Treatment delivery pathway and processes mapping

The full clinical pathway for CAR T-cell 2023 therapy shown in Fig. S1 depicts the entire duration of the treatment provision. A simplified version is shown in Fig. 1A. Treatment components and distinct processes for each treatment day were determined, and an example of a day in which re-transfusion of CAR T-cells took place is shown in Fig. 2. The full ASCT pathway is described in Fig. S2. The simplified ASCT pathway is described in Fig. 1B.

Fig. 1.

Fig. 1

Simplified CAR T-cell 2023 therapy (a) and ASCT therapy (b) pathways. Days and routine care between treatment components are not included.

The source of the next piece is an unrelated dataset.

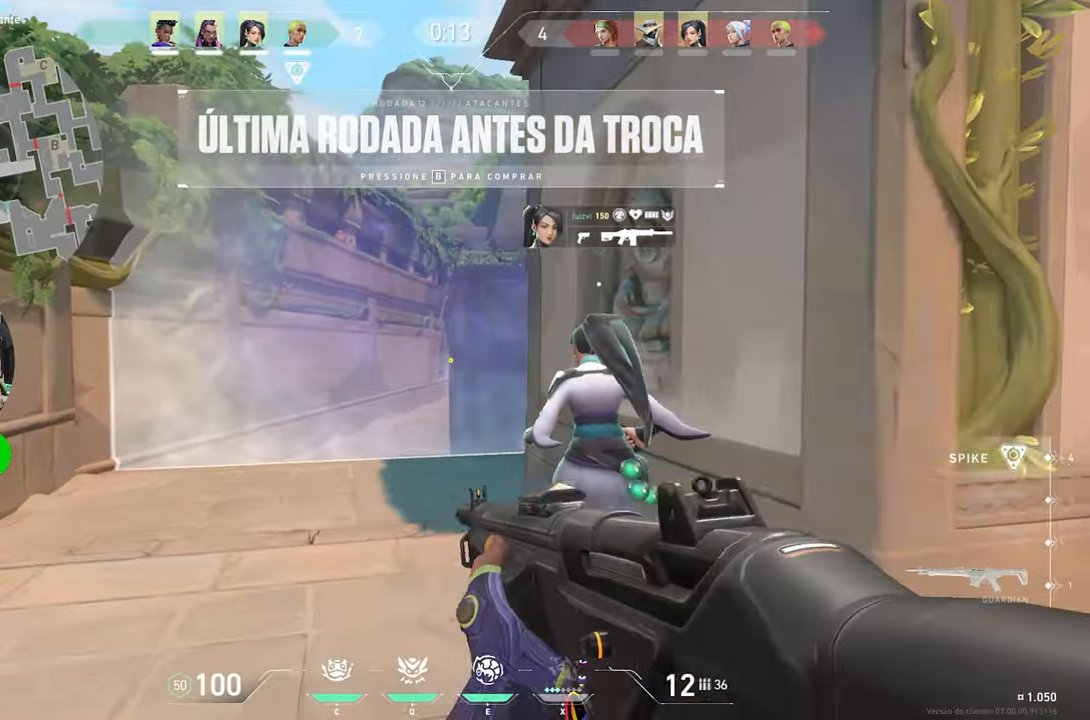
{"keys": ["w"], "mouse": [], "mouse_move": "still", "events": [[267, "a", "up"], [267, "v", "up"]]}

ASCT autologous stem cell transplantation, CAR chimeric antigen receptor

Fig. 2.

Fig. 2

Services and underlaying processes mapping. Example Day “0” re-transfusion of CAR T-cells of CAR T-cell 2023 therapy. Blue blocks depict services provided and grey blocks depict the underlying activities within each service process. CAR chimeric antigen receptor

Processes (991 for the CAR T-cell procedure and 1874 for the ASCT procedure) were mapped and classified into 5 categories: admission, diagnostics, inpatient services, therapy, and discharge.

Examples of processes involved in the “admission” category include time associated with various administrative tasks, such as scheduling appointments, collecting insurance information, and additional activities performed by medical staff, such as collecting patients’ medical histories and collecting medical reports; planning diagnostic and therapeutic procedures; and ensuring thorough documentation.

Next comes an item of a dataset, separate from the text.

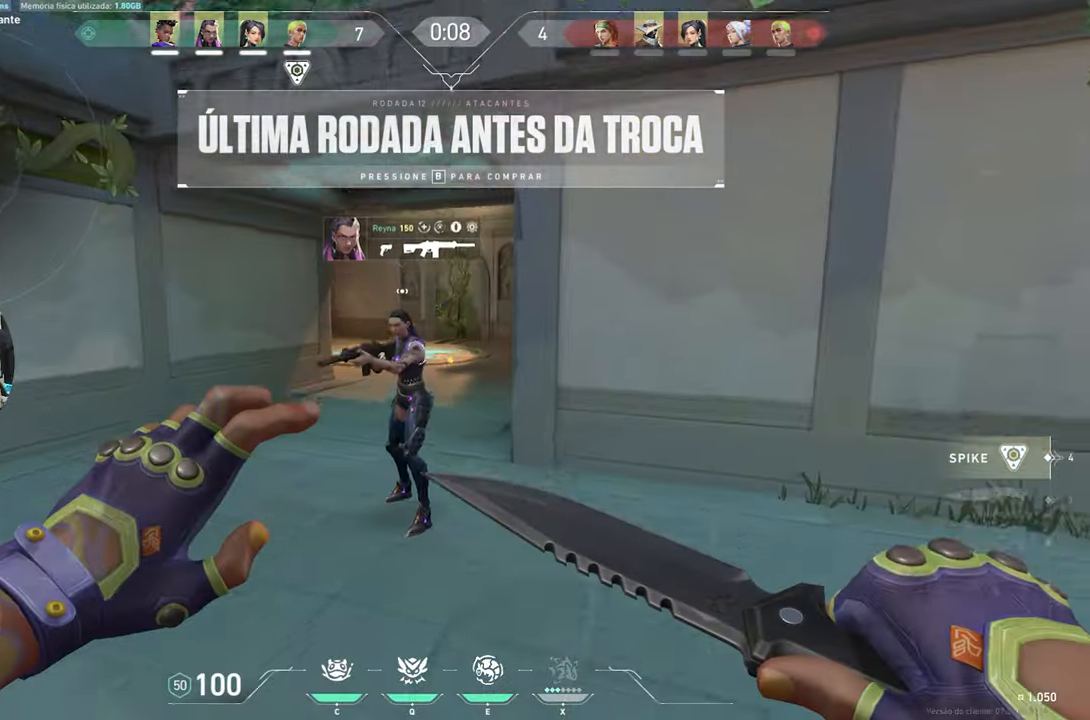
{"keys": ["w"], "mouse": [], "mouse_move": "left", "events": [[50, "space", "down"], [200, "space", "up"]]}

The “diagnostics” category covered a range of laboratory tests and imaging techniques. Examples of diagnostic procedures are laboratory tests, electroencephalograms, echocardiograms, electrocardiograms, continuous magnetic resonance tomography, positron emission tomography-computed tomography, pulmonary function tests, and the interpretation of results from these tests.

“Inpatient treatment” mainly encompassed nursing services and physician services. Nursing services included monitoring vital signs, assisting with personal hygiene, administering medications, organizing meals, and providing patient education. Physician services included: conducting rounds; assessing results of laboratory tests and imaging studies and prescribing treatments, with a special focus on detecting and managing CAR T-cell specific toxicities; documenting patient progress; and performing minor procedures.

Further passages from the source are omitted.